Consequently there was no scope for sickness pay, holiday pay, pensions or any of the other perks for which they had begun to agitate.

Thereafter a more subdued audience concentrated their attention on practical requests for laundry baskets, towel rails, adequate lighting, shelving and suchlike, and repairs to the potholes in
the driveway. Judy and I took the opportunity to distribute the UK Council of Nursing’s code of conduct, and asked the assembly to give its fourteen clauses their attention. Those
recommendations had as much impact as the concerns I had already voiced about keeping the home, our home, a happy and well-balanced environment for Stephen and the children alike.

5
Out of the Ashes

Despite the mayhem wrought in the home by outside intervention, Stephen rose like a phoenix, and by early December 1985 he was well enough to attempt short sorties to the
Department. At first I drove him there by car but, unless the weather was bad, he was soon wheeling himself in his chair over his usual route across the Backs, the only difference being that he was
accompanied by a nurse instead of a faithful student. All expeditions took longer than before, involving much careful preparation of the patient before setting out. Many essential accoutrements had
to be strung onto the back of the wheelchair, giving the whole contrivance an extraordinarily cumbersome appearance. Lumbering and festooned with eccentric appliances, rather like a tinker’s
cart, the chair dwarfed its occupant who, small and wasted, drove it fearlessly into battle to reassert his sovereignty over his intellectual domain.

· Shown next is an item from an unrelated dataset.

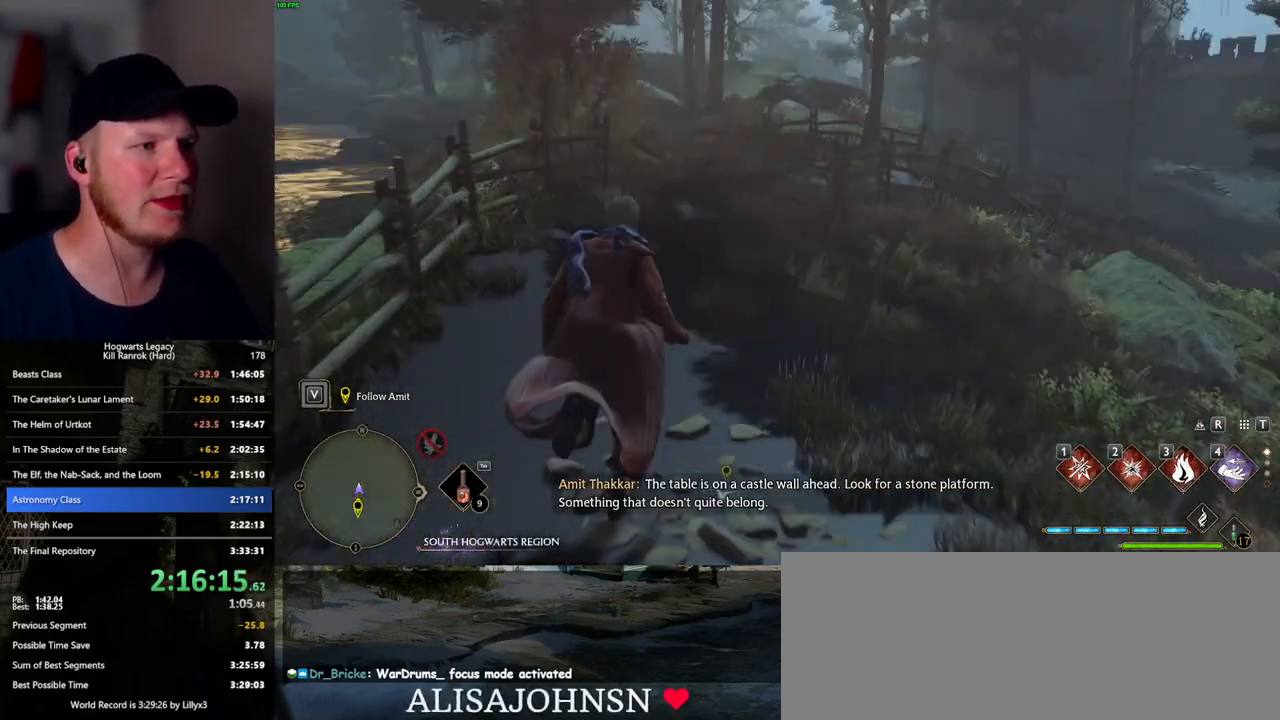
{"keys": ["w"], "mouse": [], "events": []}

It was unwise to dwell for too long on the Stephen’s vulnerability, though it was difficult not to fall into the snare of sentimental overprotection: many had fallen into that trap. Some
of us had striven to achieve a balance between a deep concern for the minimal, evanescent, physical presence and a somewhat mischievous irreverence for the immense psychological and intellectual
power. This delicate balance, so essential to a healthy family life where no one person should claim to be more important than anyone else, had become impossible to maintain. At best, it entailed
nerve-racking attention to every detail of Stephen’s care, yet a healthy scepticism at some of his more outlandish and outrageous pronouncements. On a Sunday evening, for instance, Jonathan
would bring in the usual takeaway curry. Though neurotic and mistrustful of the ingredients of my carefully prepared, guaranteed gluten-free home cooking, Stephen would on Sundays consume a huge
plateful of curry with gusto, with never a thought as to the ingredients. The children and I considered this glaring inconsistency fair game for a little gentle teasing.

These were also occasions for wide-ranging discussions. Private conversation had become impossible, but in the relaxed atmosphere of those Sunday evenings – sometimes too at Sunday lunch
when Robert, who came back to study in Cambridge in 1987, would bring his undergraduate friends home for a square meal – questions of science and faith would form the basis of sustained,
good-natured argument. Cecil Gibbons had pointed out in one of his sermons that scientific research required just as broad a leap of faith in choosing a working hypothesis as did religious belief.
Stephen usually grinned at the mention of religious faith and belief, though on one historic occasion he actually made the startling concession that, like religion, his own science of the universe
required such a leap. In his branch of science the leap of faith – or inspired guesswork – centred on which model of the universe, which theory, which equation one chose as the most
appropriate object of research. Then this, at the experimental stage, had to be tested against observation. With luck, the guess – or leap of faith – might, in Richard Feyman’s
words, prove “to be temporarily not wrong”. The scientist had to rely on an intuitive sense that his choice was right, or he might be wasting years in pointless research with an end
result that was definitively wrong. Any further attempts to discuss the profound matters of science and religion with Stephen were met with an enigmatic smile.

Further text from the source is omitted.